## Source document
==========

Limit fat, especially saturated fat. People who eat high-fat diets may have a higher rate of colorectal cancer. Be especially careful to limit saturated fats from animal sources such as red meat. Other foods that contain saturated fat include milk, cheese, ice cream, and coconut and palm oils. Try to restrict your total fat intake to less than 30 percent of your daily calories, with no more than 10 percent coming from saturated fats.
Get recommended amounts of calcium and folic acid. Calcium and the B vitamin, folic acid, may help reduce your risk of colorectal cancer. Good food sources of calcium include skim or low-fat milk and other dairy products, broccoli, kale and canned salmon with the bones. Folate is the natural form of the B vitamin. It's found in certain foods naturally, including dark leafy greens such as spinach, and in pinto, kidney and navy beans, and some nuts and seeds. Folic acid is the synthetic form of the vitamin, and it's used in fortified breads, cereals, and supplements. Most multiple vitamins also contain both calcium and folic acid.
Eating foods rich in calcium and folic acid can have added benefits for women. If you are pregnant, or think you may become pregnant, getting enough folic acid in your diet reduces the risk of certain birth defects. Calcium also provides many benefits, including helping to prevent osteoporosis.
Limit alcohol consumption. Consuming moderate to heavy amounts of alcohol — more than two drinks a day — may increase your risk of colon cancer. This is particularly true if you have a close relative, such as a parent, child or sibling, with the disease. A drink is a 4- to 5-ounce glass of wine, a 12-ounce can of beer, or a 1.5-ounce shot of 80-proof liquor. Curbing alcohol consumption can reduce your risk, even if colon cancer runs in your family.

==========

## Supplied records
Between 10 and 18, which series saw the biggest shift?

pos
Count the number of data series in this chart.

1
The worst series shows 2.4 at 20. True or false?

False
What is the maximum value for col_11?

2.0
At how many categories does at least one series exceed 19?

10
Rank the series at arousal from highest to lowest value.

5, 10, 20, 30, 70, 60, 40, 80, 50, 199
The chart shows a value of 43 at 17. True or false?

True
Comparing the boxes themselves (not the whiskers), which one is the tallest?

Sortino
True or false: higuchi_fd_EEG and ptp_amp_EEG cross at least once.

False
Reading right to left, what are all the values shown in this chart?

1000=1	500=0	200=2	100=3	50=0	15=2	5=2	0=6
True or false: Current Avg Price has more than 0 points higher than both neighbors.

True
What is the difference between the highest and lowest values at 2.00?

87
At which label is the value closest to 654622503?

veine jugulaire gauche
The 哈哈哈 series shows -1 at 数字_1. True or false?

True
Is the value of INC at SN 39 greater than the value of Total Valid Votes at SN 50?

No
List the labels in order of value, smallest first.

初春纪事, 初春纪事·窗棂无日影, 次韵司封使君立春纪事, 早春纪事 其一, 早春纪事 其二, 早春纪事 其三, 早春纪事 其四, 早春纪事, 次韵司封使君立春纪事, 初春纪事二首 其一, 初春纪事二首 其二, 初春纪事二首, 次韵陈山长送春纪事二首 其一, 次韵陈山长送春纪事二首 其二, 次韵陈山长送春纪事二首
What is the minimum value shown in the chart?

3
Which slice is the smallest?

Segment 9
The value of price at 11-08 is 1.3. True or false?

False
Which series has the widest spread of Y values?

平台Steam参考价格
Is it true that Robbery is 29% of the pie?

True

==========

## Required tasks
1. List the food sources of calcium named in the text on diet and colorectal cancer.
2. Please turn the paragraph beginning "Limit alcohol consumption" in the text on diet and colorectal cancer into a short bulleted list that keeps its main facts.
3. Continue the text on diet and colorectal cancer after its final paragraph.
The entries after the text on diet and colorectal cancer are separate material.

## Per-task outputs
1.
- Skim or low-fat milk and other dairy products
- Broccoli
- Kale
- Canned salmon with the bones

2.
- Drinking moderate to heavy amounts of alcohol (more than two drinks a day) may raise the risk of colon cancer.
- This is especially true for people with a close relative, such as a parent, child or sibling, who has the disease.
- One drink is a 4- to 5-ounce glass of wine, a 12-ounce can of beer, or a 1.5-ounce shot of 80-proof liquor.
- Drinking less can lower the risk, even when colon cancer runs in the family.

3.
Stop smoking. Smoking can increase your risk of many different cancers. Talk to your doctor about ways to quit that may work for you.
Stay physically active and maintain a healthy body weight. Controlling your weight alone can reduce your risk of colorectal cancer. And staying physically active may cut your colon cancer risk in half. Exercise stimulates movement through your bowel and reduces the time your colon is exposed to harmful substances (carcinogens) that may cause cancer. Try to get at least 30 minutes of exercise on most days. If you've been inactive, start slowly and build up gradually to 30 minutes. Also, talk to your doctor before starting any exercise program.
Consider hormone replacement therapy. If you're a woman past menopause, hormone replacement therapy (HRT) may reduce your risk of colorectal cancer. Women who use HRT have a somewhat lower risk of colorectal cancer than women who don't use HRT. But not all effects of HRT are positive. Taking HRT as a combination therapy — estrogen plus progestin — can result in serious side effects and health risks. Work with your doctor to discuss the options and decide what's best for you.